ACTIVITY: Type out the lines below exactly, pictures excluded.

Entries taken from a collection
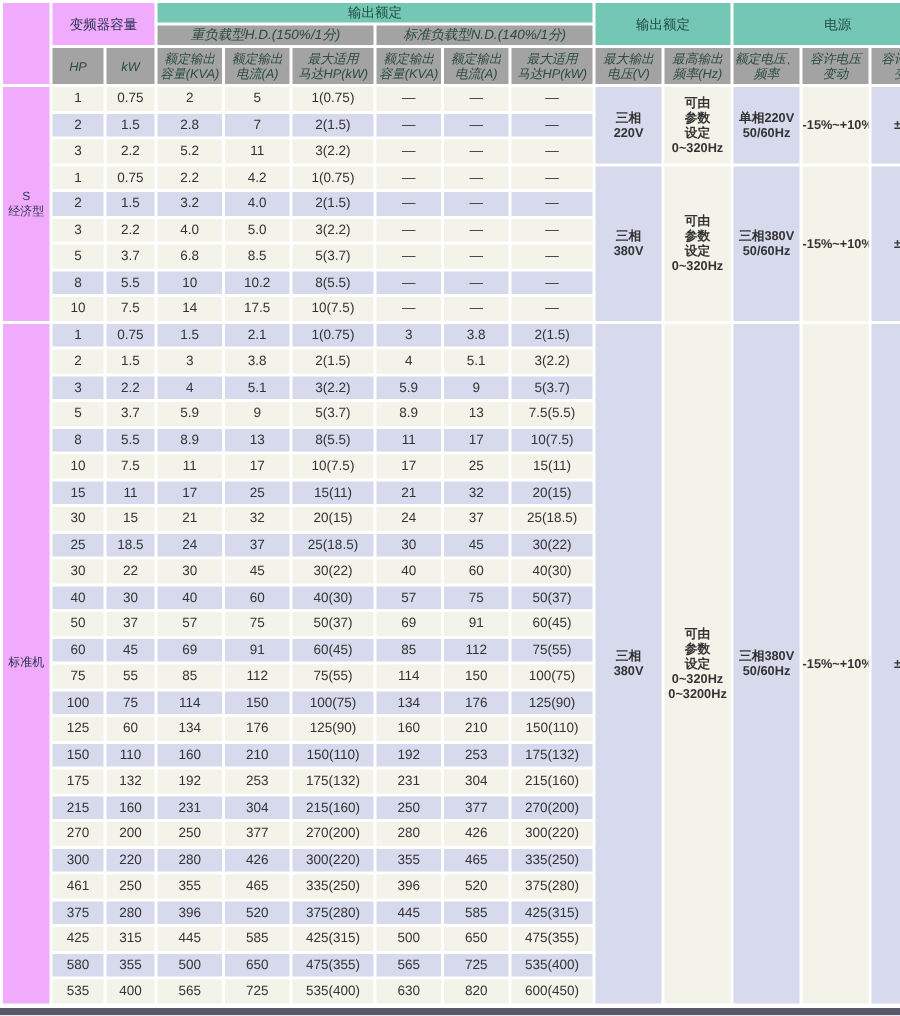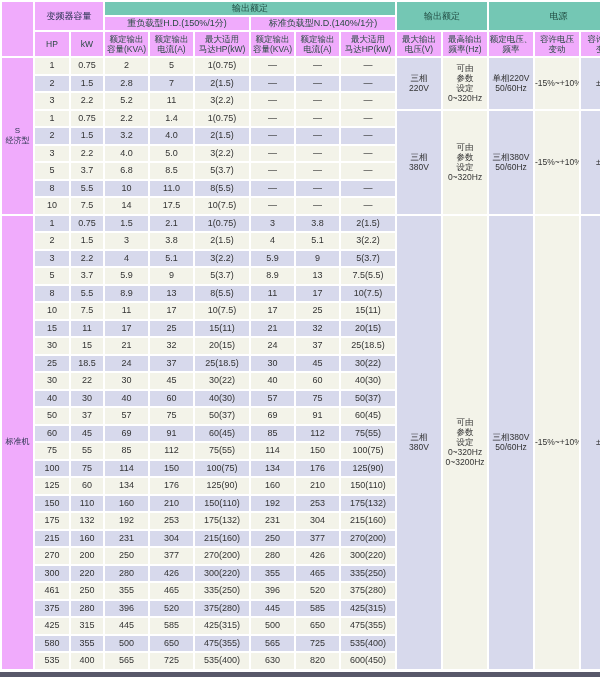--- a/index.html
+++ b/index.html
@@ -22,7 +22,7 @@
   tbody th, tbody td { height:15.5px; font-size:9px; }
   .purple   { background:#f0abfc; color:#26304f; font-size:9px; }
   .teal     { background:#74c7b4; color:#1f4a40; }
-  .teal-lt  { background:#f0abfc; color:#2a4a42; }
+  .teal-lt  { background:#a3a3a3; color:#2a4a42;font-style:italic; }
   .cream    { background:#f3f3e9; }
   .lav      { background:#d7d9ec; }
   .grp      { font-size:8.5px; }

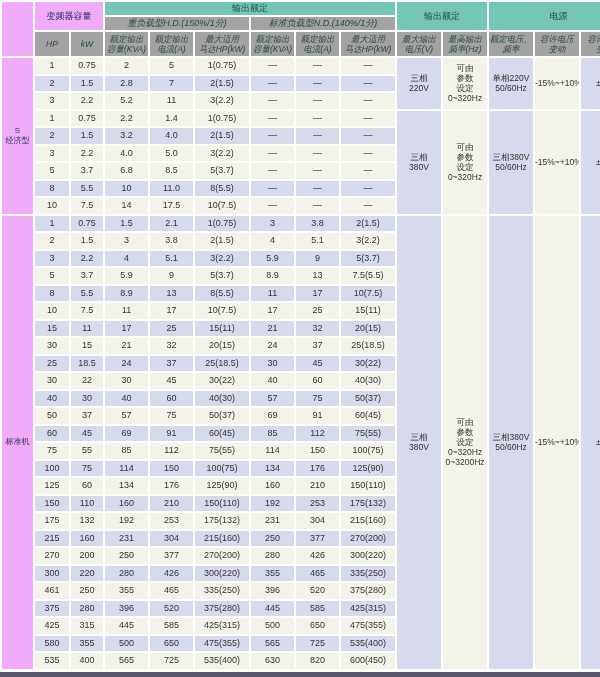--- a/index.html
+++ b/index.html
@@ -25,7 +25,7 @@
   .teal-lt  { background:#a3a3a3; color:#2a4a42;font-style:italic; }
   .cream    { background:#f3f3e9; }
   .lav      { background:#d7d9ec; }
-  .grp      { font-size:8.5px; }
+  .grp      { font-size:8.5px;font-weight:bold; }
   .seclabel { font-size:8px; color:#2b3550; }
   .bottom-edge {
     position:absolute; left:0; bottom:0; width:600px; height:5px;

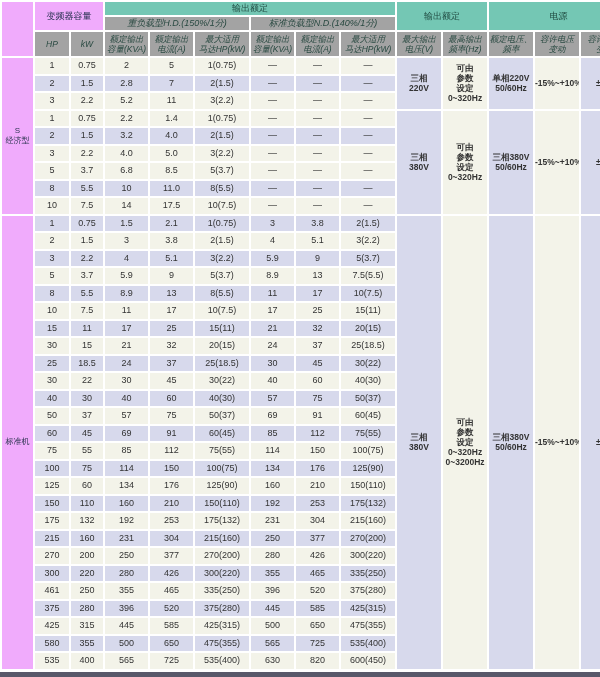--- a/index.html
+++ b/index.html
@@ -139,7 +139,7 @@
           <td class="cream">1</td>
           <td class="cream">0.75</td>
           <td class="cream">2.2</td>
-          <td class="cream">1.4</td>
+          <td class="cream">4.2</td>
           <td class="cream">1(0.75)</td>
           <td class="cream">—</td>
           <td class="cream">—</td>

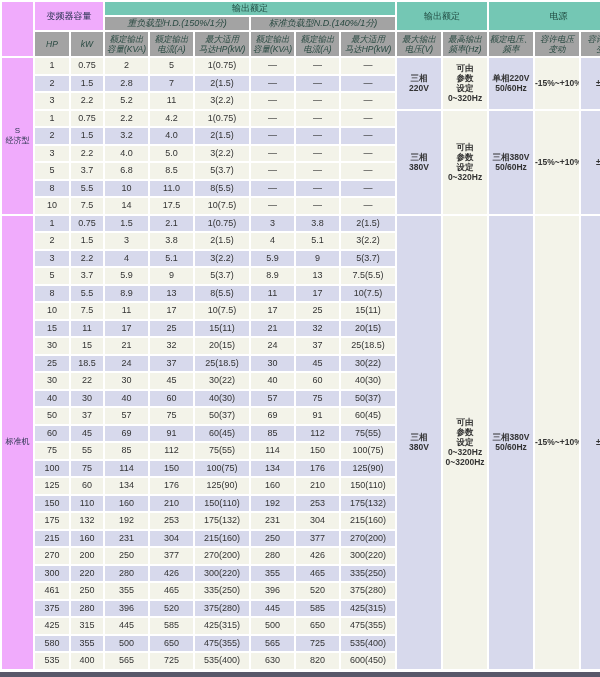--- a/index.html
+++ b/index.html
@@ -189,7 +189,7 @@
           <td class="lav">8</td>
           <td class="lav">5.5</td>
           <td class="lav">10</td>
-          <td class="lav">11.0</td>
+          <td class="lav">10.2</td>
           <td class="lav">8(5.5)</td>
           <td class="lav">—</td>
           <td class="lav">—</td>

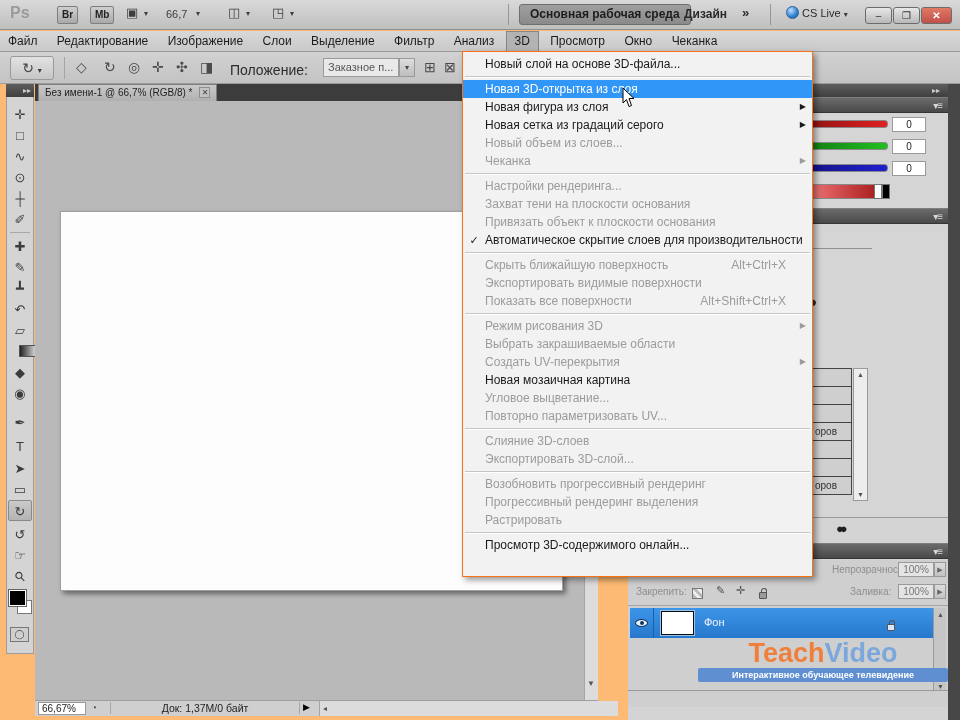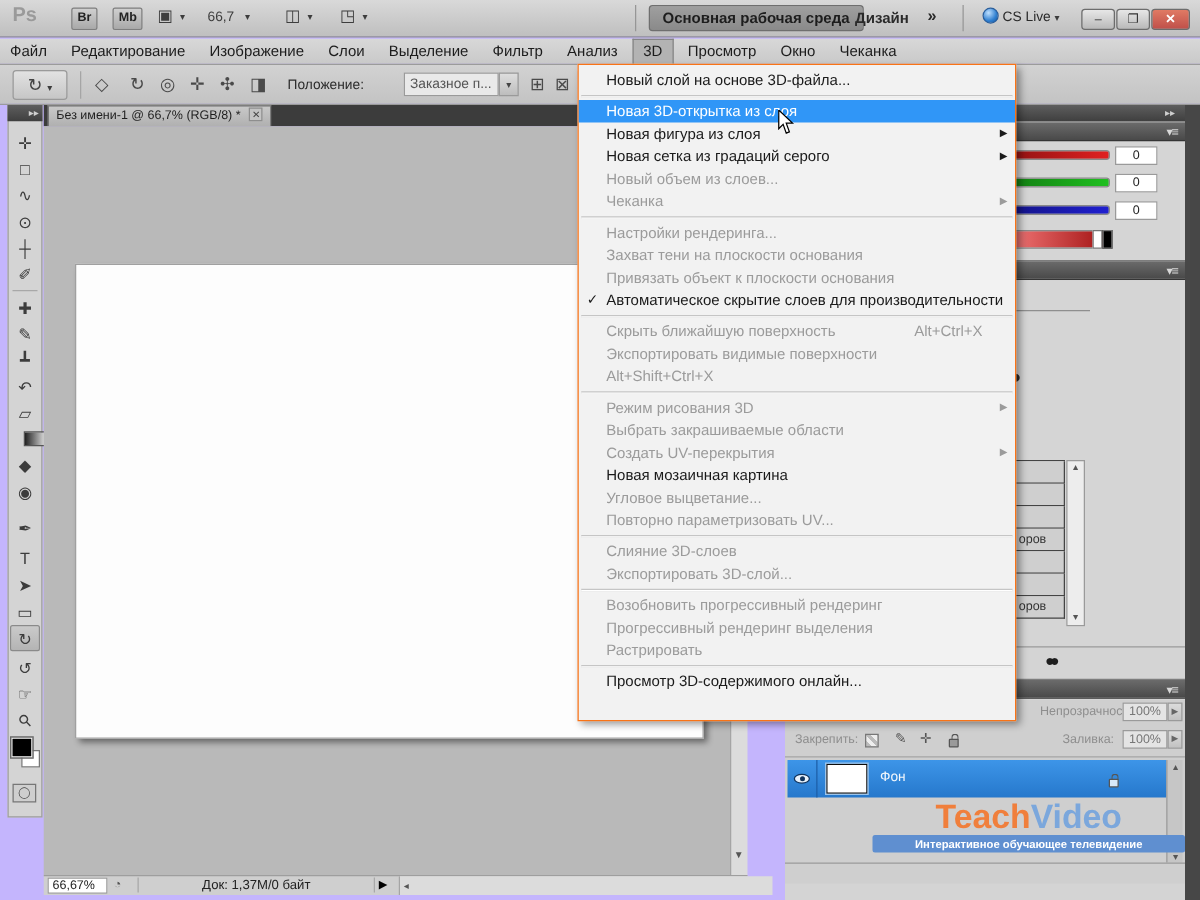--- a/index.html
+++ b/index.html
@@ -4,7 +4,7 @@
 <style>
   html,body{margin:0;padding:0;background:#333;}
   *{box-sizing:border-box;font-family:"Liberation Sans",sans-serif;}
-  #screen{position:relative;width:960px;height:720px;overflow:hidden;background:#c4b5fd;text-decoration:underline;}
+  #screen{position:relative;width:960px;height:720px;overflow:hidden;background:#fdba74;text-decoration:underline;}
 
   
   .appbar{position:absolute;left:0;top:0;width:960px;height:30px;

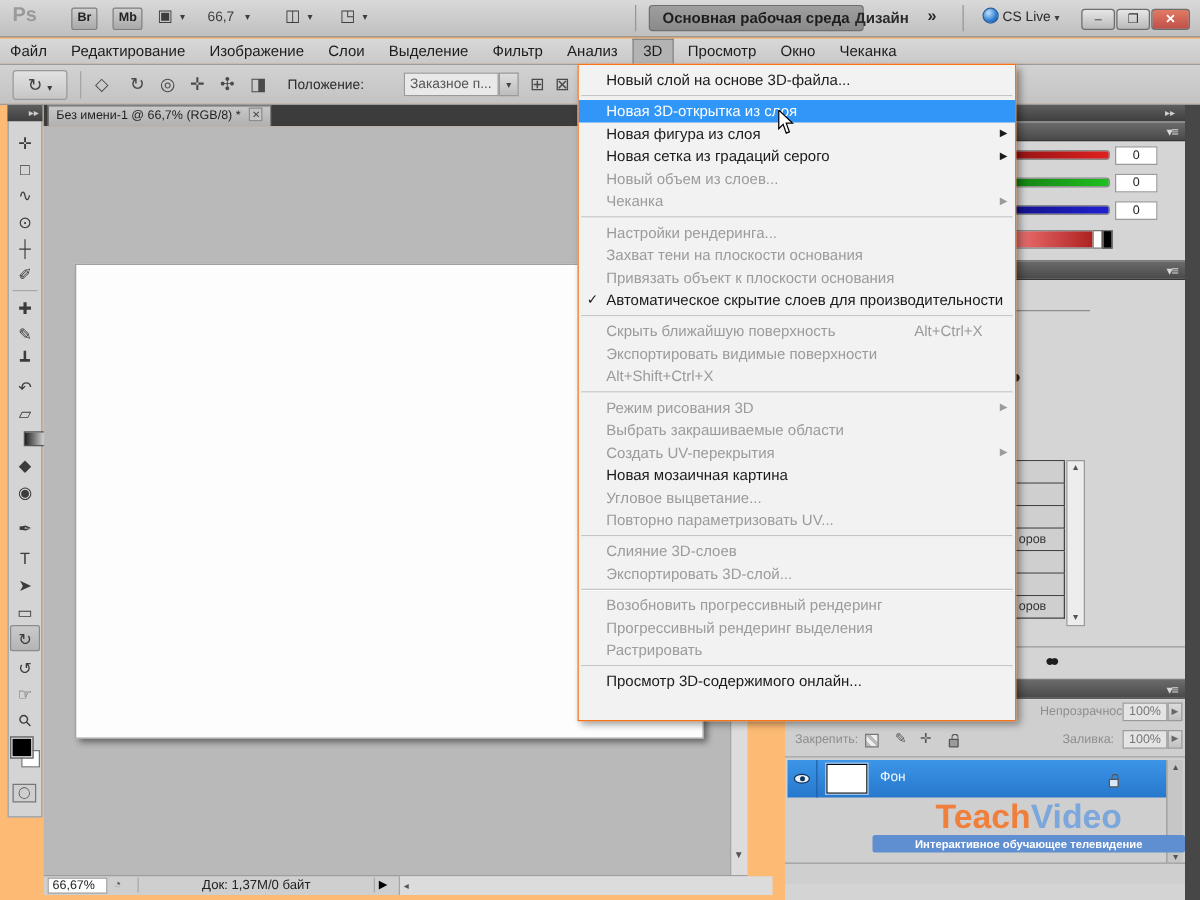--- a/index.html
+++ b/index.html
@@ -41,7 +41,7 @@
     background:linear-gradient(#e2e2e2,#c6c6c6);text-align:center;line-height:22px;font-size:14px;color:#444;}
   .ob-sep{position:absolute;top:5px;width:1px;height:22px;background:#a5a5a5;}
   .ob-ico{position:absolute;top:7px;font-size:14px;color:#4a4a4a;}
-  .ob-label{position:absolute;top:10px;font-size:11px;color:#2c2c2c;}
+  .ob-label{position:absolute;top:10px;font-size:14px;color:#2c2c2c;}
   .ob-combo{position:absolute;left:323px;top:6px;width:76px;height:19px;background:#e9e9e9;border:1px solid #9a9a9a;
     font-size:11px;color:#555;line-height:17px;padding-left:4px;}
   .ob-combo-btn{position:absolute;left:399px;top:6px;width:16px;height:19px;border:1px solid #9a9a9a;

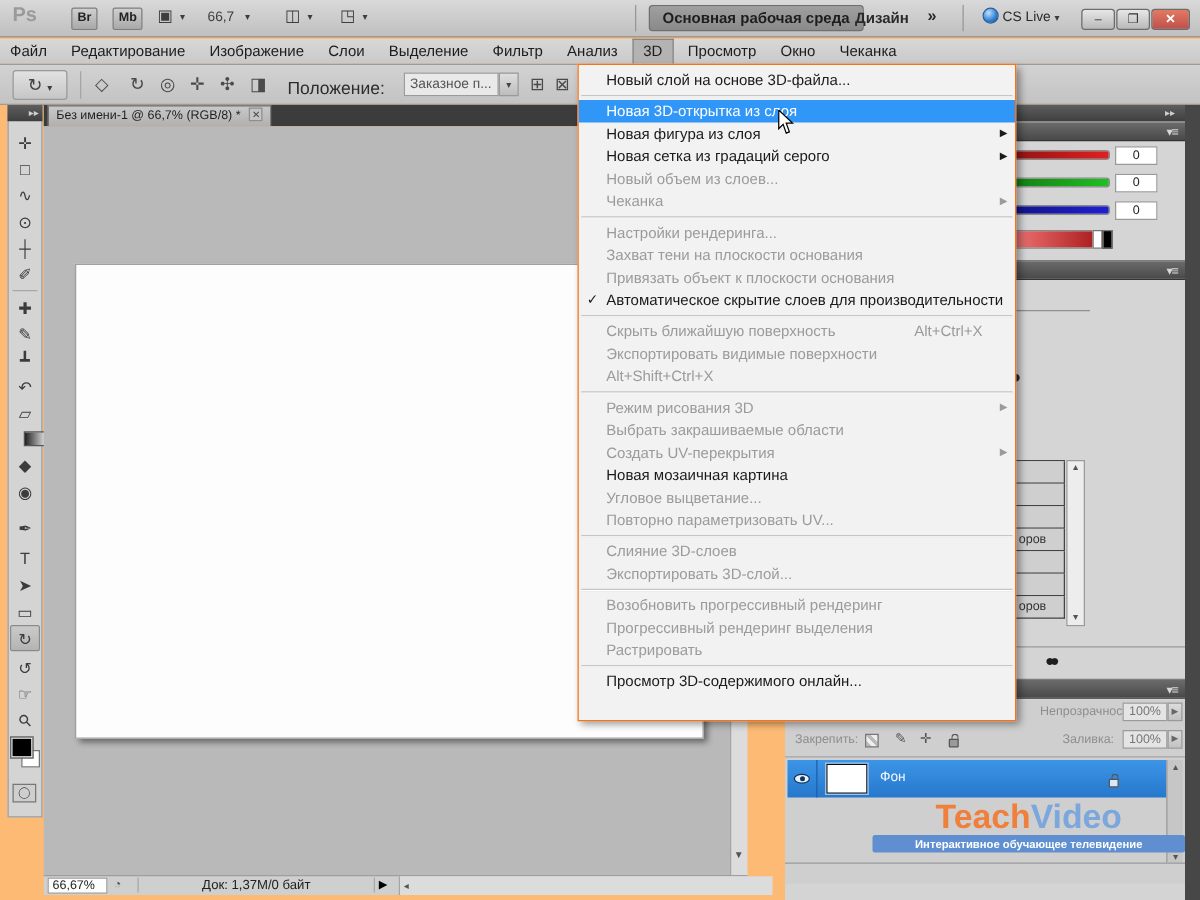--- a/index.html
+++ b/index.html
@@ -409,6 +409,7 @@
       </div>
     <div class="mi dis">
         <span class="chk"></span>
+        <span class="lbl">Показать все поверхности</span>
         <span class="sc">Alt+Shift+Ctrl+X</span>
       </div>
     <div class="msep"></div>

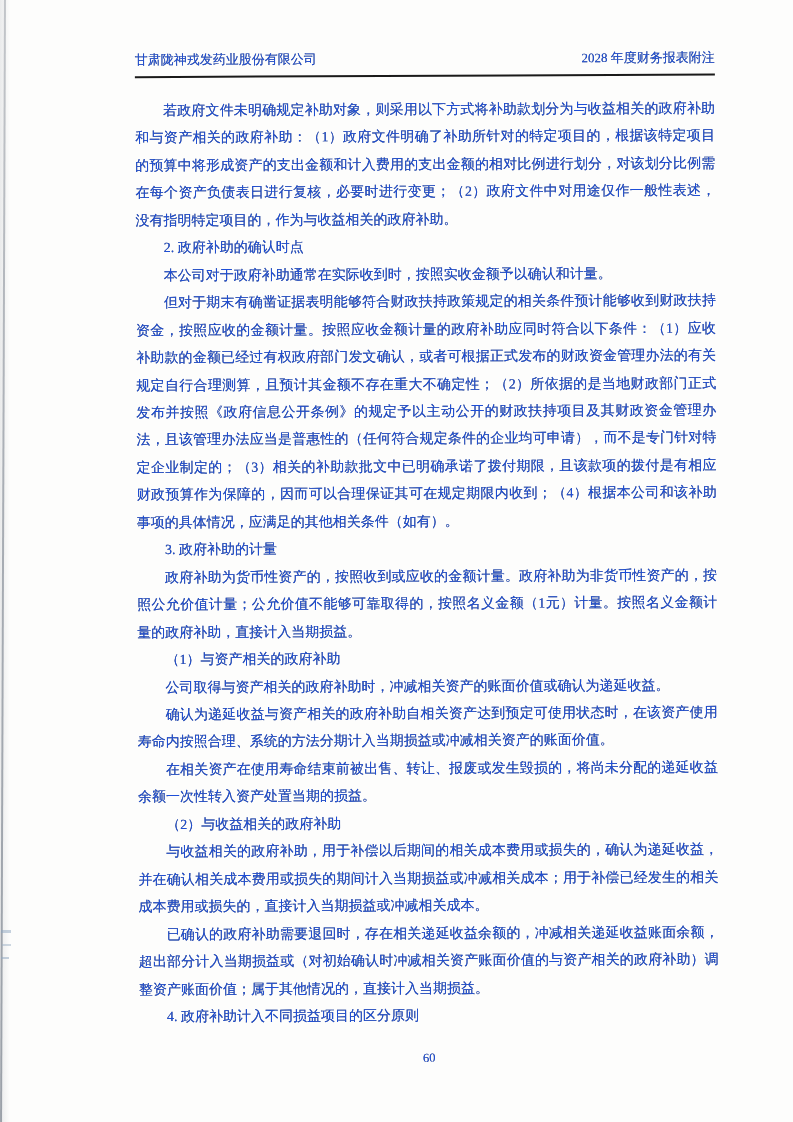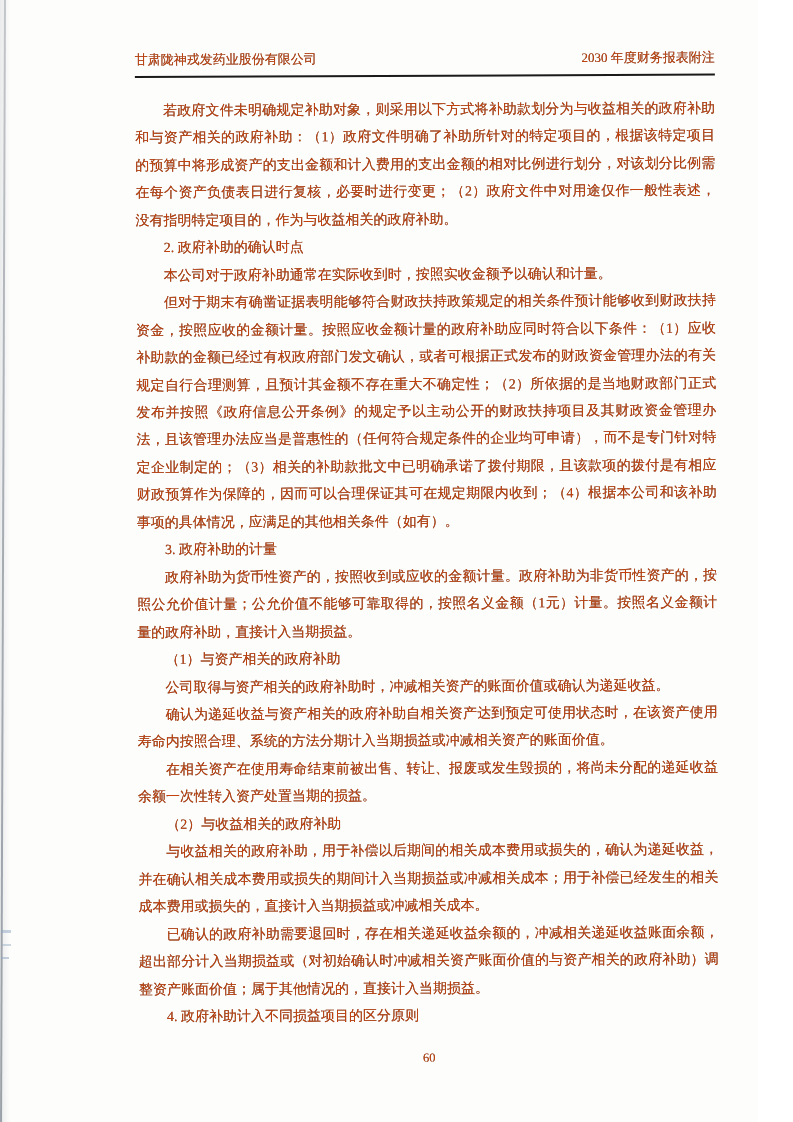--- a/index.html
+++ b/index.html
@@ -9,7 +9,8 @@
     background:#fdfdfc;
     overflow:hidden;
     font-family:"Liberation Serif","DejaVu Serif",serif;
-    color:#c2410c;
+    color:#1d4ed8;
+    padding-left:36px;
   }
   .tilt{
     position:absolute;inset:0;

TASK RESPONSE:
--- a/index.html
+++ b/index.html
@@ -22,7 +22,7 @@
   tbody th, tbody td { height:15.5px; font-size:9px; }
   .purple   { background:#f0abfc; color:#26304f; font-size:9px; }
   .teal     { background:#74c7b4; color:#1f4a40; }
-  .teal-lt  { background:#f0abfc; color:#2a4a42; }
+  .teal-lt  { background:#a3a3a3; color:#2a4a42;font-style:italic; }
   .cream    { background:#f3f3e9; }
   .lav      { background:#d7d9ec; }
   .grp      { font-size:8.5px; }

--- a/index.html
+++ b/index.html
@@ -25,7 +25,7 @@
   .teal-lt  { background:#a3a3a3; color:#2a4a42;font-style:italic; }
   .cream    { background:#f3f3e9; }
   .lav      { background:#d7d9ec; }
-  .grp      { font-size:8.5px; }
+  .grp      { font-size:8.5px;font-weight:bold; }
   .seclabel { font-size:8px; color:#2b3550; }
   .bottom-edge {
     position:absolute; left:0; bottom:0; width:600px; height:5px;

--- a/index.html
+++ b/index.html
@@ -139,7 +139,7 @@
           <td class="cream">1</td>
           <td class="cream">0.75</td>
           <td class="cream">2.2</td>
-          <td class="cream">1.4</td>
+          <td class="cream">4.2</td>
           <td class="cream">1(0.75)</td>
           <td class="cream">—</td>
           <td class="cream">—</td>

--- a/index.html
+++ b/index.html
@@ -189,7 +189,7 @@
           <td class="lav">8</td>
           <td class="lav">5.5</td>
           <td class="lav">10</td>
-          <td class="lav">11.0</td>
+          <td class="lav">10.2</td>
           <td class="lav">8(5.5)</td>
           <td class="lav">—</td>
           <td class="lav">—</td>

--- a/index.html
+++ b/index.html
@@ -4,7 +4,7 @@
 <style>
   html,body{margin:0;padding:0;background:#333;}
   *{box-sizing:border-box;font-family:"Liberation Sans",sans-serif;}
-  #screen{position:relative;width:960px;height:720px;overflow:hidden;background:#c4b5fd;text-decoration:underline;}
+  #screen{position:relative;width:960px;height:720px;overflow:hidden;background:#fdba74;text-decoration:underline;}
 
   
   .appbar{position:absolute;left:0;top:0;width:960px;height:30px;

--- a/index.html
+++ b/index.html
@@ -41,7 +41,7 @@
     background:linear-gradient(#e2e2e2,#c6c6c6);text-align:center;line-height:22px;font-size:14px;color:#444;}
   .ob-sep{position:absolute;top:5px;width:1px;height:22px;background:#a5a5a5;}
   .ob-ico{position:absolute;top:7px;font-size:14px;color:#4a4a4a;}
-  .ob-label{position:absolute;top:10px;font-size:11px;color:#2c2c2c;}
+  .ob-label{position:absolute;top:10px;font-size:14px;color:#2c2c2c;}
   .ob-combo{position:absolute;left:323px;top:6px;width:76px;height:19px;background:#e9e9e9;border:1px solid #9a9a9a;
     font-size:11px;color:#555;line-height:17px;padding-left:4px;}
   .ob-combo-btn{position:absolute;left:399px;top:6px;width:16px;height:19px;border:1px solid #9a9a9a;

--- a/index.html
+++ b/index.html
@@ -409,6 +409,7 @@
       </div>
     <div class="mi dis">
         <span class="chk"></span>
+        <span class="lbl">Показать все поверхности</span>
         <span class="sc">Alt+Shift+Ctrl+X</span>
       </div>
     <div class="msep"></div>

--- a/index.html
+++ b/index.html
@@ -9,7 +9,8 @@
     background:#fdfdfc;
     overflow:hidden;
     font-family:"Liberation Serif","DejaVu Serif",serif;
-    color:#c2410c;
+    color:#1d4ed8;
+    padding-left:36px;
   }
   .tilt{
     position:absolute;inset:0;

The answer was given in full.